Why had the land brought in these new people? They stank of goodness. The smell of it attracted evil. Harkon himself had been drawn to them. They had come so conveniently near to him and his wolves. Harkon wanted to feast on pure flesh, to crack the bones of saintly men and suck the marrow from them. There was nothing like fresh marrow to warm a wolf-were on a cold winter's day. Then it had all gone wrong. Had the land planned it that way? He was never sure how conscious of its own actions the land was.

They had killed the two that shone the brightest, extinguished that goodness forever. He had been far away in the forest when he felt what the cleric had done. It had felt like a great stabbing whiteness in his head. Even behind closed eyelids he could see the light. It had called to every evil thing in the land. If Harkon had not forbidden it, the creatures of Kartakass would have descended on the party like a plague. They wouldn't have survived a mile. But his future body was traveling with these interlopers. Harkon would not risk any harm coming to Konrad Burn until he himself brought it.

The wolfwere watched through the night, for he did not trust every evil thing that crawled or flew in Kartakass, not with so much shining goodness blazing forth.
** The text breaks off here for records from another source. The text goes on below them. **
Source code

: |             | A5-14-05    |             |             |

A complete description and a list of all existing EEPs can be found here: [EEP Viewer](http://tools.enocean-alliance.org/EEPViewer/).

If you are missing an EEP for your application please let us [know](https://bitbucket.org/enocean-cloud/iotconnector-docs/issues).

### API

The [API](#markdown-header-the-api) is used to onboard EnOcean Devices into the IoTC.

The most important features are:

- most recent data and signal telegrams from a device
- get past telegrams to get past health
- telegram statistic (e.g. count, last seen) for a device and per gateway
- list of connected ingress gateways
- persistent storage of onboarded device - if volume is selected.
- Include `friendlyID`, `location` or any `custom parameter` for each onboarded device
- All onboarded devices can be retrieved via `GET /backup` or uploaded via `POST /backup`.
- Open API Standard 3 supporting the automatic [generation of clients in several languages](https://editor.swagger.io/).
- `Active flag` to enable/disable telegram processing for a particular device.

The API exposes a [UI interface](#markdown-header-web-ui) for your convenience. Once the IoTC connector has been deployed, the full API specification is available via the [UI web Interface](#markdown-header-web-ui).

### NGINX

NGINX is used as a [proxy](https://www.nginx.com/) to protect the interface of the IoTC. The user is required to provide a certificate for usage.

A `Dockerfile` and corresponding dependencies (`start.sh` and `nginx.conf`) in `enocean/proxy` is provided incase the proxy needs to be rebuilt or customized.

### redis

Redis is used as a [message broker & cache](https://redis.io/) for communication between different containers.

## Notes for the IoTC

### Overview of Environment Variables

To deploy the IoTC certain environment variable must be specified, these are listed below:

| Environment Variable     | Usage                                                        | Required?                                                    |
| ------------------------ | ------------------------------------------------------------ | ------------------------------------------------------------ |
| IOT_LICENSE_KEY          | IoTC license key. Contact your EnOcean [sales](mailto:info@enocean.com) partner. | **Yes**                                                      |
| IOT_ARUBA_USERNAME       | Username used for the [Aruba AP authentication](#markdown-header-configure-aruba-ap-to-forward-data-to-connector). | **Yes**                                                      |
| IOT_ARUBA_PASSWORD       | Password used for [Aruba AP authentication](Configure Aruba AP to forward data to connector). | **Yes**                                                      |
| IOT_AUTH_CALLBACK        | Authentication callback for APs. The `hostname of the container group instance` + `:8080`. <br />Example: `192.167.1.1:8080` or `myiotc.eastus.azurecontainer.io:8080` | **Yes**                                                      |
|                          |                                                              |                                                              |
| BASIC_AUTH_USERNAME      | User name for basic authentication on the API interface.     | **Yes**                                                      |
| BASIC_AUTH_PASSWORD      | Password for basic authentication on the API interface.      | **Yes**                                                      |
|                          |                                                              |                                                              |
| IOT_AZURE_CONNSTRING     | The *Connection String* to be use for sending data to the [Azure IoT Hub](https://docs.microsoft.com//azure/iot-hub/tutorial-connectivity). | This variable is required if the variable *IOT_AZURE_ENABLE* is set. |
It was a candle flame to a moth, irresistible though it burned away the wings that bore the creature to it.

Harkon had made it plain he would punish anyone who harmed them, but there were things in the land that would care more for the killing than the punishment afterward. Harkon sympathized, and once he had the body, the land could slaughter every man and woman among them.

But for now, Harkon Lukas stood knee-deep in snow-cold, irritable, and watching over them all. The bard of Kartakass guarded the sleep of Jonathan Ambrose, mage-finder.

Harkon, who enjoyed irony when it was at someone else's expense, chuckled in the winter's dark. Perhaps he would tell the mage-finder what had kept him safe in his travels, tell him, watch his face crumble in disbelief, then kill him. A low, growl trickled from his lips. Yes, that sounded like fun. A poor wolf-were was entitled to a little fun in the middle of a larger plot. A little frivolous cruelty always made him feel better.

«^»

SEVENTEEN

The next morning, the sky was an unrelieved white that promised snow. Beneath that sky came Elaine's horse, wandering back into camp without the slightest hint of apology for nearly breaking the girl's back. There was a gleam in its eyes that said it would be happy to give it another try. Elaine had hoped it had been eaten by wolves.

Thordin spooned stew into thick pockets of bread that he had made to hold the stew. It was an invention of his from his homeland. He called them "kangaroo sandwiches." A much younger Elaine had asked what a kangaroo was, and his description had been so funny, she hadn't believed him. Carrying its young around in a pouch, indeed. It was a tale to enthrall travelers who could never check one's story. But she, like all the others, dutifully called them kangaroo sandwiches.

Elaine sat on a log by the fire, Blaine beside her. He was on his second sandwich. Silvanus and Averil sat across the fire, eyeing the morning fare.

"How are you this morning?" Elaine asked.

"I feel quite myself again." Silvanus gave her a small nod.